----- Record set
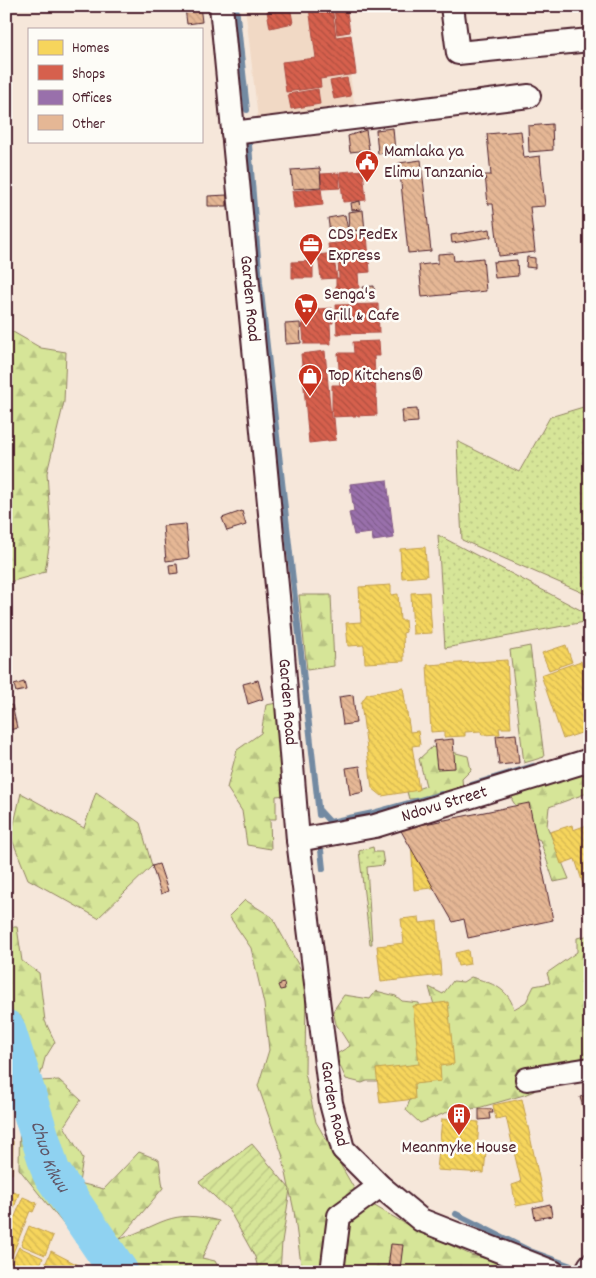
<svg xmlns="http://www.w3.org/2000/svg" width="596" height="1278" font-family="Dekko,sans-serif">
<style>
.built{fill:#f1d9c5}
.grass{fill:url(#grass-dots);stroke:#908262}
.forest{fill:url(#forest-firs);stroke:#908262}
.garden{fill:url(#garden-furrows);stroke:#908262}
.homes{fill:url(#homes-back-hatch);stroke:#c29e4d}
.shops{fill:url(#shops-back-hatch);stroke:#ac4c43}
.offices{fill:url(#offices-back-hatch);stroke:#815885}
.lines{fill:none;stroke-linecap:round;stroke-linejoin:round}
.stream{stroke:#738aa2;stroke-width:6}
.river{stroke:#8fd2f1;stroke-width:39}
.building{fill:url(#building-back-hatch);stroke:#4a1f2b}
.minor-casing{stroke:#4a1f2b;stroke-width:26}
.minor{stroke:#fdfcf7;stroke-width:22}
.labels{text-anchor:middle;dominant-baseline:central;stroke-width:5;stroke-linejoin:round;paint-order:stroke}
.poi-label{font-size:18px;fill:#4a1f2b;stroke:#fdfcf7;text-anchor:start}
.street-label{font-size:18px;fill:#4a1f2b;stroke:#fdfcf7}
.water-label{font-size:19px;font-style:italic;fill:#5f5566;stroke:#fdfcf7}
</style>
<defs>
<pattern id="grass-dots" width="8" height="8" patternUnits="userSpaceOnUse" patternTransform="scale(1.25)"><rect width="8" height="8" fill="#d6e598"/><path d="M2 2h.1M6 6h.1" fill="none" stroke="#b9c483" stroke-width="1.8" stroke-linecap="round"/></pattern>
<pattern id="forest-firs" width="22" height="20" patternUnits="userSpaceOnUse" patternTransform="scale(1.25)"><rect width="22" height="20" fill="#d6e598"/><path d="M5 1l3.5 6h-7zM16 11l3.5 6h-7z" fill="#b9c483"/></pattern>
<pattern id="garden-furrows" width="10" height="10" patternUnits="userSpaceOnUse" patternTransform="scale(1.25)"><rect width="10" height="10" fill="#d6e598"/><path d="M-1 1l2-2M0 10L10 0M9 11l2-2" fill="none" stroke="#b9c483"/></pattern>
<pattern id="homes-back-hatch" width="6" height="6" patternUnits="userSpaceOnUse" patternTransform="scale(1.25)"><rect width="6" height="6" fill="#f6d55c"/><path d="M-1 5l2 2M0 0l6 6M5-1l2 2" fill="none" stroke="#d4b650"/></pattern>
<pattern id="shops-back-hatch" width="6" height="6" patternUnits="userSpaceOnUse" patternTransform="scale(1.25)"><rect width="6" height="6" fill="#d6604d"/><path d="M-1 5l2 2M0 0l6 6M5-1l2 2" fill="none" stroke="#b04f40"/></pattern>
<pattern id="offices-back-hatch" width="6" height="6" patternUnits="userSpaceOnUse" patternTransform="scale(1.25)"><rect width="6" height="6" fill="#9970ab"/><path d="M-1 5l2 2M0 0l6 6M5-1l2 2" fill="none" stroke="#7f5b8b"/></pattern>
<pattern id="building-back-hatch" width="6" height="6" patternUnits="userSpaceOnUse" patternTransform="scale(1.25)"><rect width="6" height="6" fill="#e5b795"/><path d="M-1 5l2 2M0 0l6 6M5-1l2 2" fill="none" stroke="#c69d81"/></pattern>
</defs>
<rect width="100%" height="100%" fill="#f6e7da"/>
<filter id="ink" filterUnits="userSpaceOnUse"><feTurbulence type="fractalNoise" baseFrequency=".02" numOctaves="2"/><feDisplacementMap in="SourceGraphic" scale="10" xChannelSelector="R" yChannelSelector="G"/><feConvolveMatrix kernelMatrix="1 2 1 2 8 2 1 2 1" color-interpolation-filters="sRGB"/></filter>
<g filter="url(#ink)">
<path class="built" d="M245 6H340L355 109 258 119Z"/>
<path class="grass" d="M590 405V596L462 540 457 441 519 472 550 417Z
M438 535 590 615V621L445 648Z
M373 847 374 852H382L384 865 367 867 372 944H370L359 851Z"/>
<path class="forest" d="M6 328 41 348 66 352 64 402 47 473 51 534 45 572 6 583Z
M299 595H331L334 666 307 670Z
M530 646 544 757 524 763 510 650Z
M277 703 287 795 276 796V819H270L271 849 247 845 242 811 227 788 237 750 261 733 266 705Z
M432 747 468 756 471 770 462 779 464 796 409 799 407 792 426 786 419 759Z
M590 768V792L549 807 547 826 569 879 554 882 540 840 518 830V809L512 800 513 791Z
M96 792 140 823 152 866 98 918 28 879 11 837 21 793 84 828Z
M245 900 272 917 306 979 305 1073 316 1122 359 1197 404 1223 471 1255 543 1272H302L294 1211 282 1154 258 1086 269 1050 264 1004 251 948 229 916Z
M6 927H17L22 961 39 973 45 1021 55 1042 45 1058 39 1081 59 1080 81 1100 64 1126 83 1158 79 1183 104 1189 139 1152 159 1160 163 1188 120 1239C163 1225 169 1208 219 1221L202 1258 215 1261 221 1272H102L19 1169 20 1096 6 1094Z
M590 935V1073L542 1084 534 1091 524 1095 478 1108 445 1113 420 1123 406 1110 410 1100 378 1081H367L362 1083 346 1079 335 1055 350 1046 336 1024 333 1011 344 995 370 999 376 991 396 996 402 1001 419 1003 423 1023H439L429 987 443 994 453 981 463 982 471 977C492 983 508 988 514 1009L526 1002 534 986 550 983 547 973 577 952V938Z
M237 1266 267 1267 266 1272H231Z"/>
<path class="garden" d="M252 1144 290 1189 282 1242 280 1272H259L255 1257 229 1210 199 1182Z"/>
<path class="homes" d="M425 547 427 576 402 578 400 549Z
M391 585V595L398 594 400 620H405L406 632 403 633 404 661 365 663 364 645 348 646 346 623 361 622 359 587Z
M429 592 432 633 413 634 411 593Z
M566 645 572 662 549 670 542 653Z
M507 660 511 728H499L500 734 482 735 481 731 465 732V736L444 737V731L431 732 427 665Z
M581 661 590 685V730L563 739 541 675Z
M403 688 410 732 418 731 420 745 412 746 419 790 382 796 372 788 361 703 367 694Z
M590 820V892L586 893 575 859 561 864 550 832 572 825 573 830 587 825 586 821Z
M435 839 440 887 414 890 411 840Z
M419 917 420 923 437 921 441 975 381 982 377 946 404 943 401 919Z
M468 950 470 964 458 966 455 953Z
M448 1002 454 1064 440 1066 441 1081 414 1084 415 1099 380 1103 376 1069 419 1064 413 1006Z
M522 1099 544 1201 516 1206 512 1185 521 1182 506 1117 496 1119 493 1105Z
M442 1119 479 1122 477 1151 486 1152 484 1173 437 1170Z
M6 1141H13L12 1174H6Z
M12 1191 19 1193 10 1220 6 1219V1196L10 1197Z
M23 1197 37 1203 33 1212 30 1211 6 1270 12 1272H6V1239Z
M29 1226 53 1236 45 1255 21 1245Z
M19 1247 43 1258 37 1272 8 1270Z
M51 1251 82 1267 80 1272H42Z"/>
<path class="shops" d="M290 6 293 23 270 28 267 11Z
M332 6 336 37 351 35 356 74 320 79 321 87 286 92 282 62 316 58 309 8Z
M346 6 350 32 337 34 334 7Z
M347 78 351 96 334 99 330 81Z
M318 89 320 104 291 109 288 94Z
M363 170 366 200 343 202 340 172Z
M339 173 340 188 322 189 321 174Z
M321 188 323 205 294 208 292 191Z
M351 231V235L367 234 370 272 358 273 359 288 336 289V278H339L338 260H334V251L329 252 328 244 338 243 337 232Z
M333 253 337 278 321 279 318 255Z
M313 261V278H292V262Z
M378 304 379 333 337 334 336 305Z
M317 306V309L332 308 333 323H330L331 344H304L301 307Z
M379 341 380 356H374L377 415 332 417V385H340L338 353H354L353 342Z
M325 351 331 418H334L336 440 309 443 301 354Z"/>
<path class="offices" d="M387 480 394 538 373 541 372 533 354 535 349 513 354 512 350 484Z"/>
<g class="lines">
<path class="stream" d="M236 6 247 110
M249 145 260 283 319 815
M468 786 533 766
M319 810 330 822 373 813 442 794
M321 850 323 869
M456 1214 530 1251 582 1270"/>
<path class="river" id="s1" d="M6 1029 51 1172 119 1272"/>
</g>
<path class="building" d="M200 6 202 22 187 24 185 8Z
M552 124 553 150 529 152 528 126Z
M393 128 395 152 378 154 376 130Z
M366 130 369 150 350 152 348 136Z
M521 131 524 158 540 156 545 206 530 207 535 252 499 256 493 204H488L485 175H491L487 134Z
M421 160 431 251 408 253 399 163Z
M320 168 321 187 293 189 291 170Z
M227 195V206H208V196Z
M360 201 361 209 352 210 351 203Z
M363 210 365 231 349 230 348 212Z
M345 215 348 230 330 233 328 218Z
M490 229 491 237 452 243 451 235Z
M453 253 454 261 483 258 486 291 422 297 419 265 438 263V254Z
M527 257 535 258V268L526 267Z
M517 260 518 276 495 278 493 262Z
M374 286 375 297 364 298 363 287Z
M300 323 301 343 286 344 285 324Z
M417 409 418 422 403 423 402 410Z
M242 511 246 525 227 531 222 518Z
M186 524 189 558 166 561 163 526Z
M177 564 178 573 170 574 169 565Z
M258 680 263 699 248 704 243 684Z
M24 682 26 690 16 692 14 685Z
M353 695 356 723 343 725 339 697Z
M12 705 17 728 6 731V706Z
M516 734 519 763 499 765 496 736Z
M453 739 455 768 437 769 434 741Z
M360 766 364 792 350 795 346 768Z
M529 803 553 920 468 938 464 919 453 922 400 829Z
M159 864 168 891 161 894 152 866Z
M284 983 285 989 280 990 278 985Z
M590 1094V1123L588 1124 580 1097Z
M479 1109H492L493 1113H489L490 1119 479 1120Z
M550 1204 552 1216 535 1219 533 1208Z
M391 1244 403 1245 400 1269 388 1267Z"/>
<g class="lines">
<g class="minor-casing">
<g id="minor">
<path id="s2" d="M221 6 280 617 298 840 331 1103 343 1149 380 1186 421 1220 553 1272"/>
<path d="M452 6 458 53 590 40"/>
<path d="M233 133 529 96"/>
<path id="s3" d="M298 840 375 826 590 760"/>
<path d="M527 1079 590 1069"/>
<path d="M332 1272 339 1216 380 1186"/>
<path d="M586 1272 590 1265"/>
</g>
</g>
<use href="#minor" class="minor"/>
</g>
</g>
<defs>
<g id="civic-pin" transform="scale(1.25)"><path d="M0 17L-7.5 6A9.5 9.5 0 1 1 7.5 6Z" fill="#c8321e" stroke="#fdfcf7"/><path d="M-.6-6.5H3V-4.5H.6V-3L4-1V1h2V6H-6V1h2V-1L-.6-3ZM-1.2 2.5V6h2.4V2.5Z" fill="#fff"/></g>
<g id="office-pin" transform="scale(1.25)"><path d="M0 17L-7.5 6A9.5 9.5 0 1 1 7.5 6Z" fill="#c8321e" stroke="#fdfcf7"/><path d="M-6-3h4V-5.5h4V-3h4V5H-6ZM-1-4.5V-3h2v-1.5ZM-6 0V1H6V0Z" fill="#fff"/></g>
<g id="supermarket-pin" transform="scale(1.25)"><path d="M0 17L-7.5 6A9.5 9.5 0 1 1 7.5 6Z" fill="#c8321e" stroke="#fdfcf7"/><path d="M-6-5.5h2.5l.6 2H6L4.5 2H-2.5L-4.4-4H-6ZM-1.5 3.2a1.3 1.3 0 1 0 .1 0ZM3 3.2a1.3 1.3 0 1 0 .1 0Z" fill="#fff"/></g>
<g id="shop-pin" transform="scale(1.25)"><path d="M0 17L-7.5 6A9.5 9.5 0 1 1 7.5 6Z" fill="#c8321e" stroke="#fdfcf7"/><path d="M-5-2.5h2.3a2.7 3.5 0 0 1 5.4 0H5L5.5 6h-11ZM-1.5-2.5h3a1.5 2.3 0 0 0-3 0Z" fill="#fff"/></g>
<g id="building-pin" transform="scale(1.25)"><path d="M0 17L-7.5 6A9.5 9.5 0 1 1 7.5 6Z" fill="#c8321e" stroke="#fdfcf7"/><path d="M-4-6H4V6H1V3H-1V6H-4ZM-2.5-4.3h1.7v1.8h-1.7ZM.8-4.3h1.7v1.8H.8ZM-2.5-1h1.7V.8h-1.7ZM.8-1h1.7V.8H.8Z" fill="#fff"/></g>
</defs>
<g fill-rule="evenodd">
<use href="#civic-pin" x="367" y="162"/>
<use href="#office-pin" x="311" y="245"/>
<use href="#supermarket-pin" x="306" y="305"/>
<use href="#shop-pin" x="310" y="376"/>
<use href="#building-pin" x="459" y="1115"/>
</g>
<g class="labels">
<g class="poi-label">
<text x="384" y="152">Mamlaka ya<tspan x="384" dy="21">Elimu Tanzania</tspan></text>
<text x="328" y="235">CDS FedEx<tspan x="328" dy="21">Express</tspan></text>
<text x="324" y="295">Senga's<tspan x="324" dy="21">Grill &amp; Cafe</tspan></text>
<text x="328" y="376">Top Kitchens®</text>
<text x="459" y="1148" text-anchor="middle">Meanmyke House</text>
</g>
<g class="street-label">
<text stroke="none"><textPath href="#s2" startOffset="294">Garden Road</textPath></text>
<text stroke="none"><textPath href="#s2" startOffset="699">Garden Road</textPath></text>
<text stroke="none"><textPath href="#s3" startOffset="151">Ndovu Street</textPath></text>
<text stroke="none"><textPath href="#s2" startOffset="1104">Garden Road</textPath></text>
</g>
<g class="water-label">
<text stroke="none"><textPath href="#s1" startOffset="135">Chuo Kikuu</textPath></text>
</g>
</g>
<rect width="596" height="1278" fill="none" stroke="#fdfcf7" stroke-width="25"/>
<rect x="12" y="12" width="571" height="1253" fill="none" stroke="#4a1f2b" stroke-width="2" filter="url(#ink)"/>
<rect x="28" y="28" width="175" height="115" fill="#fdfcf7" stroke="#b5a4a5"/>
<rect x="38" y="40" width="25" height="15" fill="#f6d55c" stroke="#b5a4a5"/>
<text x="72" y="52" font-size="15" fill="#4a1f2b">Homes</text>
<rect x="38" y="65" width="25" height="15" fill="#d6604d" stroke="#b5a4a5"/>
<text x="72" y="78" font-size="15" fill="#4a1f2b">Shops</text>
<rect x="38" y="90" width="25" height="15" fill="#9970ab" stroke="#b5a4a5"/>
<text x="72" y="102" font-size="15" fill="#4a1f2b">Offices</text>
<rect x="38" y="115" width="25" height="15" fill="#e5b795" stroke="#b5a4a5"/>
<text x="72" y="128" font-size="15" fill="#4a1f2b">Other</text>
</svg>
----------
→ Problem to solve
Repeat the entries above verbatim, but only from the line that has "M522 1099 544" down to the line that has "M393 128 395 152 378 154 376 130Z", inclusive.

→ Output of the exercise
M522 1099 544 1201 516 1206 512 1185 521 1182 506 1117 496 1119 493 1105Z
M442 1119 479 1122 477 1151 486 1152 484 1173 437 1170Z
M6 1141H13L12 1174H6Z
M12 1191 19 1193 10 1220 6 1219V1196L10 1197Z
M23 1197 37 1203 33 1212 30 1211 6 1270 12 1272H6V1239Z
M29 1226 53 1236 45 1255 21 1245Z
M19 1247 43 1258 37 1272 8 1270Z
M51 1251 82 1267 80 1272H42Z"/>
<path class="shops" d="M290 6 293 23 270 28 267 11Z
M332 6 336 37 351 35 356 74 320 79 321 87 286 92 282 62 316 58 309 8Z
M346 6 350 32 337 34 334 7Z
M347 78 351 96 334 99 330 81Z
M318 89 320 104 291 109 288 94Z
M363 170 366 200 343 202 340 172Z
M339 173 340 188 322 189 321 174Z
M321 188 323 205 294 208 292 191Z
M351 231V235L367 234 370 272 358 273 359 288 336 289V278H339L338 260H334V251L329 252 328 244 338 243 337 232Z
M333 253 337 278 321 279 318 255Z
M313 261V278H292V262Z
M378 304 379 333 337 334 336 305Z
M317 306V309L332 308 333 323H330L331 344H304L301 307Z
M379 341 380 356H374L377 415 332 417V385H340L338 353H354L353 342Z
M325 351 331 418H334L336 440 309 443 301 354Z"/>
<path class="offices" d="M387 480 394 538 373 541 372 533 354 535 349 513 354 512 350 484Z"/>
<g class="lines">
<path class="stream" d="M236 6 247 110
M249 145 260 283 319 815
M468 786 533 766
M319 810 330 822 373 813 442 794
M321 850 323 869
M456 1214 530 1251 582 1270"/>
<path class="river" id="s1" d="M6 1029 51 1172 119 1272"/>
</g>
<path class="building" d="M200 6 202 22 187 24 185 8Z
M552 124 553 150 529 152 528 126Z
M393 128 395 152 378 154 376 130Z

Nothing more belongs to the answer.